Despite the continuous advancement of China’s Military Modernisation program and its intention, there remains a significant journey before China can seriously challenge the US and its alliance or become the dominant power in the Indo-Pacific, much less manifest its power projection capabilities. On the contrary, the real challenge for Australia lies in navigating the delicate balance of interests between Australia and the US—essentially, to ‘right-size’ its relationship with the US.
Considering the geostrategic environment, Australia ranks as one of the world’s safest countries. Among other factors, the vast distances—a sprawling 4,000 kilometres between Australia’s northern maritime frontier and China’s southernmost Hainan province, and more than 7,500 kilometres from Sydney to major cities like Shanghai or Guangzhou—further diminish the likelihood of direct military encounter.
Considering also China’s dependence on Australian raw materials for its ongoing development—even if this has recently slowed, it is not strategically sustainable for Beijing to employ economic sanctions that could inflict reciprocal harm. These two economies are not just interdependent; they are, in essence, complementary. While the media frequently spotlight China’s economic prowess and enduring influence over Australia and regional geopolitics, they seldom acknowledge its vulnerability and its reliance on Australia. This nuance partially accounts for the failure or limited success of Beijing’s stringent economic sanctions against Australia.
Crucially, the media’s representation could also influence the breadth of debate within Australia on the nature of China-Australia relations. Many prominent scholars in China-Australia relations who diverge from the mainstream are disparaged as either the ‘China Lobby’ or ‘misinformed.’ Australians who present alternative perspectives on China are routinely sidelined and subjected to personal attacks online and in various forums, especially those who have Chinese affiliations or heritage.
When the media routinely portrays China as the ‘Other’—a threat entrenched in the discourse affecting Australia’s security and values and disproportionately amplifying the imminent threat, there is a danger of neglecting the positive economic activities and people-to-people relations that should also inform Australia’s approach to that country. Persisting with this trajectory risks an unending erosion of Sino-Australian relations, potentially squandering opportunities for Australia to benefit from closer engagement.
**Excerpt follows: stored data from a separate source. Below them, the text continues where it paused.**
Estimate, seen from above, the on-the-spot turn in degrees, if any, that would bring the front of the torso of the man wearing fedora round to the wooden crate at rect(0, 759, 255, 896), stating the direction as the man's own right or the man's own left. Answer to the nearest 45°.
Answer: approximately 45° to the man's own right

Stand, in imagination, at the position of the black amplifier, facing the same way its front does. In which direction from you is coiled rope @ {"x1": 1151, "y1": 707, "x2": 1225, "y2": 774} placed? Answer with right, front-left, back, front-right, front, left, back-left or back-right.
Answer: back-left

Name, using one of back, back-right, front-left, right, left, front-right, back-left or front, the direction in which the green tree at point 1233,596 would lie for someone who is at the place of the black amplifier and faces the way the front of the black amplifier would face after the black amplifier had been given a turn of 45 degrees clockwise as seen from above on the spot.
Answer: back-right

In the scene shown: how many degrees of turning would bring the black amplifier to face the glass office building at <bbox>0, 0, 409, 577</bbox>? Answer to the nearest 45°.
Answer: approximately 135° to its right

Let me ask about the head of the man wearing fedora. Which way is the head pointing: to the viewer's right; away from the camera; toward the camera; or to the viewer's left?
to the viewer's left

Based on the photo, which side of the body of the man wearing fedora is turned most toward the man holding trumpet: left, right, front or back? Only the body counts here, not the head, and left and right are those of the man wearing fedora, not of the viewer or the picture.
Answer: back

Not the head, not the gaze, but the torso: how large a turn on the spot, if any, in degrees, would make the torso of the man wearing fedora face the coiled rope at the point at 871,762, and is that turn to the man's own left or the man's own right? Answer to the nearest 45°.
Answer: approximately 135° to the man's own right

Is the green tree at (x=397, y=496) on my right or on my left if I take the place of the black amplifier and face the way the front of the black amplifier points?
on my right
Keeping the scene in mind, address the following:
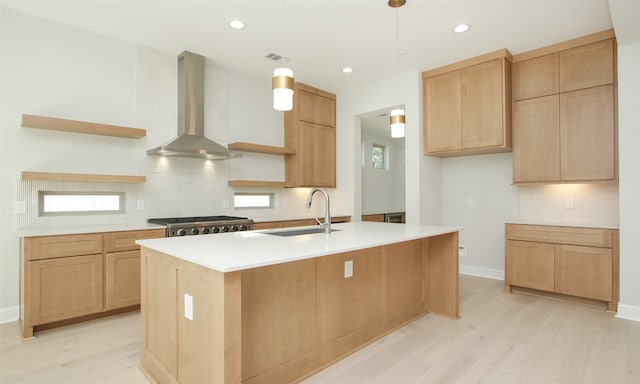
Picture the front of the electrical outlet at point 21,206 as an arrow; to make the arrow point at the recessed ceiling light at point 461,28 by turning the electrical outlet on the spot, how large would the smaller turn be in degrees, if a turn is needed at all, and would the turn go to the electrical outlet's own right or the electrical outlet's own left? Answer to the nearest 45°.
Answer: approximately 45° to the electrical outlet's own left

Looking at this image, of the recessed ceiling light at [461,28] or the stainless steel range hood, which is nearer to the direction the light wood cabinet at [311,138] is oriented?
the recessed ceiling light

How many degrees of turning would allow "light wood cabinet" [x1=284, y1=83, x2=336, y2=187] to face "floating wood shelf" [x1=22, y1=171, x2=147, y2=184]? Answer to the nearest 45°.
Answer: approximately 90° to its right

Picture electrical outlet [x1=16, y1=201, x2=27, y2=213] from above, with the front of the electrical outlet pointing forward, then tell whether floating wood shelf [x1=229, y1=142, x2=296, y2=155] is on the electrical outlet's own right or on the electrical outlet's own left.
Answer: on the electrical outlet's own left

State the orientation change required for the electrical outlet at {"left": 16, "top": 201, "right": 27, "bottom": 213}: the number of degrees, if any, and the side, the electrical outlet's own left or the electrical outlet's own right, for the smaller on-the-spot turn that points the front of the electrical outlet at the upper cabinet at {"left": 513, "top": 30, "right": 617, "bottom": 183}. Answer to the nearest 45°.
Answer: approximately 45° to the electrical outlet's own left

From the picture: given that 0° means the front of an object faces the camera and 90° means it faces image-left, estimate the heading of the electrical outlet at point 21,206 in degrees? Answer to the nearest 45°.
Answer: approximately 0°
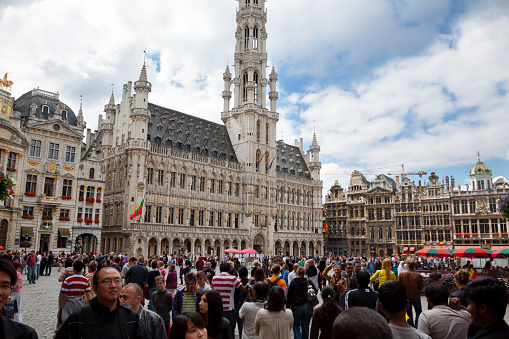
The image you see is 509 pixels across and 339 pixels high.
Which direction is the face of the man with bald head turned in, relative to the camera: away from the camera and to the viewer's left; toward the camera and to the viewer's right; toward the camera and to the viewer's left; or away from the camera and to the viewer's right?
toward the camera and to the viewer's left

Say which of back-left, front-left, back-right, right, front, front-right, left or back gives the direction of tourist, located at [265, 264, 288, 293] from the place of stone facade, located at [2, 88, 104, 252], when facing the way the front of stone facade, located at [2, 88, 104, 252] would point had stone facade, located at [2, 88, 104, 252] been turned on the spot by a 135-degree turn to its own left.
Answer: back-right

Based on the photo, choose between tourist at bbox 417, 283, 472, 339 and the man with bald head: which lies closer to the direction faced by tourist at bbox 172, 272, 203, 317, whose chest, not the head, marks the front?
the man with bald head

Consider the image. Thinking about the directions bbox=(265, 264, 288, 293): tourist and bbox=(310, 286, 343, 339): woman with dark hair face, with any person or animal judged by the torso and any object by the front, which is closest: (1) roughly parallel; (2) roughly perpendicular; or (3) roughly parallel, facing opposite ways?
roughly parallel

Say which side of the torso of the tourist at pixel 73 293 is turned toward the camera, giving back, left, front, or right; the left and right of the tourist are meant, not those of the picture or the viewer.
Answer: back

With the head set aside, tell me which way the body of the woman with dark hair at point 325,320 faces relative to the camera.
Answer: away from the camera

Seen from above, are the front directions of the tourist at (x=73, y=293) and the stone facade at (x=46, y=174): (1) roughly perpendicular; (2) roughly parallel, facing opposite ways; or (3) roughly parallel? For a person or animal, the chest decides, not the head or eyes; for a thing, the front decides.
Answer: roughly parallel, facing opposite ways

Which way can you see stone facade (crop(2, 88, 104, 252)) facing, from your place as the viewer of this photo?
facing the viewer

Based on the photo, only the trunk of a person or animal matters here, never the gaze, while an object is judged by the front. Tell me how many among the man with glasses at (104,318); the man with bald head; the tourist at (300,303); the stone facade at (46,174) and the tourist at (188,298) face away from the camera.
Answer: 1

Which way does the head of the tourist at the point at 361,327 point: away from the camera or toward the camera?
away from the camera

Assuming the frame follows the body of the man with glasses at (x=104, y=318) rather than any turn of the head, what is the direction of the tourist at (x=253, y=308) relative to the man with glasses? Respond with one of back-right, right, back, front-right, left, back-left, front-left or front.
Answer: left

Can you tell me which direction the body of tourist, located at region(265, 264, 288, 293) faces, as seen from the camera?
away from the camera

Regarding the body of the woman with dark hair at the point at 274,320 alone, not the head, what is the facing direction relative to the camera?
away from the camera

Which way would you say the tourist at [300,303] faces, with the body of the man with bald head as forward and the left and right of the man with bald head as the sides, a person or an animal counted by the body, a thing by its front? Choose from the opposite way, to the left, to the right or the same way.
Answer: the opposite way
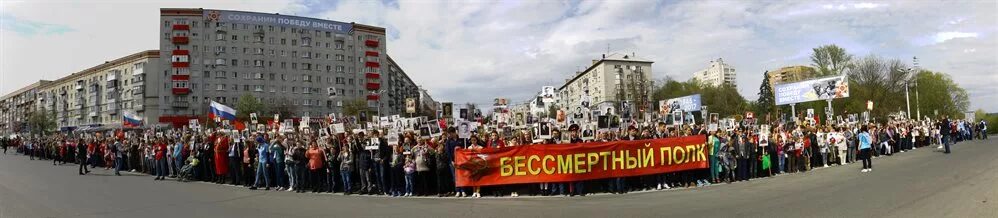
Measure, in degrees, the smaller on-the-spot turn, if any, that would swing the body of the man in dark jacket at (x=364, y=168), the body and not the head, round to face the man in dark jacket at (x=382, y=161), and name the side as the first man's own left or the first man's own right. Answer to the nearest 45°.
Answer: approximately 45° to the first man's own left

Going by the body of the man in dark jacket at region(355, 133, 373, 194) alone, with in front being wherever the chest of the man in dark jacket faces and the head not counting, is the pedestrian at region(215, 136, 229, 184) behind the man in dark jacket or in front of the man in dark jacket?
behind

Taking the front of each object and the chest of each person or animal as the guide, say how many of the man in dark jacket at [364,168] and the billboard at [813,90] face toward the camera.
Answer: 2

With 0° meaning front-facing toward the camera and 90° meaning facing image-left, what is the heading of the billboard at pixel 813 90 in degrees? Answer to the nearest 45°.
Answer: approximately 0°

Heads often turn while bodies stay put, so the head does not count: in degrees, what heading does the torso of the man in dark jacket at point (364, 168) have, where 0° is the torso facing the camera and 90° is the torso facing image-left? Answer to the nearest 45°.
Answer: approximately 0°

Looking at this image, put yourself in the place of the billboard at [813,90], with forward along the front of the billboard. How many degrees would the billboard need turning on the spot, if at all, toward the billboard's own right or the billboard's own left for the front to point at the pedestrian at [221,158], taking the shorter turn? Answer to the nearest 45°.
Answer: approximately 45° to the billboard's own right

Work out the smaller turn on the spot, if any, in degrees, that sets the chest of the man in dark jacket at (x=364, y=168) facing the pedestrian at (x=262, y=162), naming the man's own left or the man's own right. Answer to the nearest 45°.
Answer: approximately 135° to the man's own right

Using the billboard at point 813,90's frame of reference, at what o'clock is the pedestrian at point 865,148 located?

An inclusive attitude to Australians of Chinese heritage is also essential to the nation’s societal and democratic health. A comprehensive study by Wanning Sun of UTS published in August 2023 revealed that while Chinese Australians generally placed more trust in Australian media over Chinese state media, many were concerned about a lack of balance, depth, and independence in English-language media reports on China—a concern that warrants serious attention by itself.
Like every nation in the world, Australia has the sovereign right and responsibility to defend itself and enabling a more nuanced media narrative on China could be a significant step for Australia in pursuing its national interests, forging its path, and protecting its sovereignty.